Rights of Nature in Ecuador
My recent work in Ecuador is another example of the value of both inter-disciplinarity and local partnerships in trying to support environmental protection.
Paraecologists for the Rights of Nature
In collaboration with colleagues in Life Sciences at the University of Sussex this work has centred on the recent global precedent set by Ecuador as the first nation to apply ‘Rights of Nature’ (RoN) laws to protect forests from mining activity. Consequently, a flood of RoN cases within Ecuador are expected, all requiring ecological data in judicial hearings.

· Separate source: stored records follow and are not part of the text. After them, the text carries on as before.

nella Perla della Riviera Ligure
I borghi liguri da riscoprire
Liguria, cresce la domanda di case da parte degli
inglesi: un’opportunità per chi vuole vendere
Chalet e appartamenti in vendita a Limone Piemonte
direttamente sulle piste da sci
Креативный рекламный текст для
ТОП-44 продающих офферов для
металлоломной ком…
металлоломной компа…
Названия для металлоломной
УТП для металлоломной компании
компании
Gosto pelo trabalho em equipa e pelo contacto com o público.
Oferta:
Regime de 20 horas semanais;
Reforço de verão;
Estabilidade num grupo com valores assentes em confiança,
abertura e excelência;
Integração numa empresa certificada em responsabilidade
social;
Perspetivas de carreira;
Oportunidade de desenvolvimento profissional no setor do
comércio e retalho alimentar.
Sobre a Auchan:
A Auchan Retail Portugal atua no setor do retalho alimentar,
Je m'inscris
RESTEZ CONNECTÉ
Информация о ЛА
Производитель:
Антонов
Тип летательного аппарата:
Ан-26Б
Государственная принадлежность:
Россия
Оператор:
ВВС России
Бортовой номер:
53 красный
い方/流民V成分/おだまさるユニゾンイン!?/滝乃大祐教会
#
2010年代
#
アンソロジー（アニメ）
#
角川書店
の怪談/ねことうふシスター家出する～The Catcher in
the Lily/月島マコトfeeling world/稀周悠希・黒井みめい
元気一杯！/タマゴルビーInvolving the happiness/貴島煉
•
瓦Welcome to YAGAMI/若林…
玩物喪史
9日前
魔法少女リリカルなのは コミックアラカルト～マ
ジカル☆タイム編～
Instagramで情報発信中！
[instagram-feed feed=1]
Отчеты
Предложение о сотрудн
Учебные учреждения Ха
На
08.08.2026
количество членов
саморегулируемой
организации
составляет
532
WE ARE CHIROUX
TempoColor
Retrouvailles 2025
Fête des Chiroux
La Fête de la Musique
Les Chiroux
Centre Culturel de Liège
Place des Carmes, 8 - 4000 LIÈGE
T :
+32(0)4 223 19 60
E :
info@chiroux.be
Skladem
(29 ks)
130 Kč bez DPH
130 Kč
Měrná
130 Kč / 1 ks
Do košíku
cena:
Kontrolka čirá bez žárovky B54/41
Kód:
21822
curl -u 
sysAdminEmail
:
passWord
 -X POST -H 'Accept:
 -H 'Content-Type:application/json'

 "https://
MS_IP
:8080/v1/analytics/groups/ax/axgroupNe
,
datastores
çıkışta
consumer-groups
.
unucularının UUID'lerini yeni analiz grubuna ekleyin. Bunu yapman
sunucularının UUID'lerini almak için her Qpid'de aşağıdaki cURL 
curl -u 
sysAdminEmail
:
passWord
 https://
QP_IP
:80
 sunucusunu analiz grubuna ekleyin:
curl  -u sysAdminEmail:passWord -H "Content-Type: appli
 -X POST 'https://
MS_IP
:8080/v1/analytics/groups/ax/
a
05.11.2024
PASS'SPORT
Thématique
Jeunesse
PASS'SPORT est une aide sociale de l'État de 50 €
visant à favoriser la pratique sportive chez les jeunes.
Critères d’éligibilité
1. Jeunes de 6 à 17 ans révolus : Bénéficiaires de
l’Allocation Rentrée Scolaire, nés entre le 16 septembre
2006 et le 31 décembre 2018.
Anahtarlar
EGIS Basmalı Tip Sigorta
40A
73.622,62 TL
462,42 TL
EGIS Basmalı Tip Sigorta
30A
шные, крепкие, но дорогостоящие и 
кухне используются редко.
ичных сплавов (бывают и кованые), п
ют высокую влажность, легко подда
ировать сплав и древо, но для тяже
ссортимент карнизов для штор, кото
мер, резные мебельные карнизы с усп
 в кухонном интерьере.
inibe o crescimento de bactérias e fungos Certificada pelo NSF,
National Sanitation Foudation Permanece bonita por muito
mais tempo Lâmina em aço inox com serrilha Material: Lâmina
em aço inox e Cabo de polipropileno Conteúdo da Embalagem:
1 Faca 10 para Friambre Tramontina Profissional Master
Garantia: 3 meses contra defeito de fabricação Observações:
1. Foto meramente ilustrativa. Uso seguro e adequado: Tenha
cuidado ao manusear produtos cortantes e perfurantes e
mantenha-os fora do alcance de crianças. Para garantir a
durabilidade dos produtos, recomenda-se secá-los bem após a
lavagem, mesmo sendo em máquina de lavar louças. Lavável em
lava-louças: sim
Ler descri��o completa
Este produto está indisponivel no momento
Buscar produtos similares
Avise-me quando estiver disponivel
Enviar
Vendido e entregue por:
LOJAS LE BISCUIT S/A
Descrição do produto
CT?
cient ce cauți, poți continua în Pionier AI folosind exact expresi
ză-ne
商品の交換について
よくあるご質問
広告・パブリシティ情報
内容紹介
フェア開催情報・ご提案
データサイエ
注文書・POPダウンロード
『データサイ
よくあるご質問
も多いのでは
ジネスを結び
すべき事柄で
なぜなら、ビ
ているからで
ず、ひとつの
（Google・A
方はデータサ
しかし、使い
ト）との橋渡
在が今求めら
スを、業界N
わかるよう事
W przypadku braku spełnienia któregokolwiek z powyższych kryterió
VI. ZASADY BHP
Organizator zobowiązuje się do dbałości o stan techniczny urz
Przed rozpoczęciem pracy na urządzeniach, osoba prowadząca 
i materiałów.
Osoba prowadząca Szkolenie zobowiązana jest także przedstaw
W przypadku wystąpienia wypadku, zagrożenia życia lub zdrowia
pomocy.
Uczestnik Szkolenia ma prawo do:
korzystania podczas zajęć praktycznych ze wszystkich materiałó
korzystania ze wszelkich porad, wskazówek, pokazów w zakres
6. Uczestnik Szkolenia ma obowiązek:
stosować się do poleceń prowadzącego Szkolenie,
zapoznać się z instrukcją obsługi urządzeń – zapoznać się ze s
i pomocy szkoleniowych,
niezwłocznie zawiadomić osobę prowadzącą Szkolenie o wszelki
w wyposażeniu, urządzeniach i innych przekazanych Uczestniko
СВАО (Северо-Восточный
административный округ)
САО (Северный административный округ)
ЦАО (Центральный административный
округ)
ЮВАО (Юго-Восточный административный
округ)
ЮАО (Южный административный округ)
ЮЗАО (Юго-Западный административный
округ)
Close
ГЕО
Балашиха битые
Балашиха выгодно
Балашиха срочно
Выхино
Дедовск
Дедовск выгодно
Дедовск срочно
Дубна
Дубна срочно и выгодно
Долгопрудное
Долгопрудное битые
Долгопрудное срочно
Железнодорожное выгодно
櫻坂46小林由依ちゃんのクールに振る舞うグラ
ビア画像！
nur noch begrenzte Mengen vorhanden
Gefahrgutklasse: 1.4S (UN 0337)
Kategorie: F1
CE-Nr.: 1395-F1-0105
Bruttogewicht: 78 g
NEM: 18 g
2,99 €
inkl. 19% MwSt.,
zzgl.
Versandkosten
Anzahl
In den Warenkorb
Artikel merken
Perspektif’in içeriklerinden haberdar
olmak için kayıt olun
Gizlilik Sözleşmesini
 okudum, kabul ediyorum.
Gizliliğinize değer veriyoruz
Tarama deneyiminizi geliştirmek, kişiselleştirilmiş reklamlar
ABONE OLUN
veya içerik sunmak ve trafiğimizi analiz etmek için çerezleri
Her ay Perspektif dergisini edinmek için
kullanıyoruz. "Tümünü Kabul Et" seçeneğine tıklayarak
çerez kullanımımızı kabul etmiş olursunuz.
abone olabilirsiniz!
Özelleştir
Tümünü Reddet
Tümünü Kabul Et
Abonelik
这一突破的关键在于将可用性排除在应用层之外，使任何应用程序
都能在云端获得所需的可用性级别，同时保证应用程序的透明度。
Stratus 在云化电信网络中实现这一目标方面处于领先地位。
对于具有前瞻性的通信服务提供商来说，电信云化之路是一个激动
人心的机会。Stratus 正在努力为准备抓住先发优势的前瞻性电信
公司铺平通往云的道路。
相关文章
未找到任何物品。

Led by Prof. Mika Peck the project, ‘Paraecologists for the ‘Rights of Nature’: Addressing the climate and biodiversity emergencies,’ brought together RoN legal practitioners, NGOs, and academics to establish a paraecologist/RoN network to generate information required to defend protected areas and indigenous territories through ‘Rights of Nature’ legislation.
The project has also supported the setting up of the Community Interest Company ecoforensic.org to continue and expand the work to empower communities and ecosystems.
Sustainable Rural Livelihoods
Building on the University of Sussex’s longterm partnership with the Santa Lucía Cloud Forest Reserve, I have also been involved in projects in Ecuador looking at supporting sustainable rural livelihoods. This has centred on exploring alternative economic opportunities including from forest products and ecotourism. A recent example of this was the project Sustainable livelihoods, carbon storage, and biodiversity conservation through forest vanilla production. Led by Prof. Fiona Matthews and working in partnership with the Cambugán Foundation and five communities surrounding Santa Lucía, the research explored the potential of vanilla cultivation as a crop that could be grown in forest ecosystems while providing high economic returns.
Carmenta, Rachel et al. (incl. Evan Killick). 2023. Connected Conservation: Rethinking conservation for a telecoupled world. Biological Conservation. 282 (2023).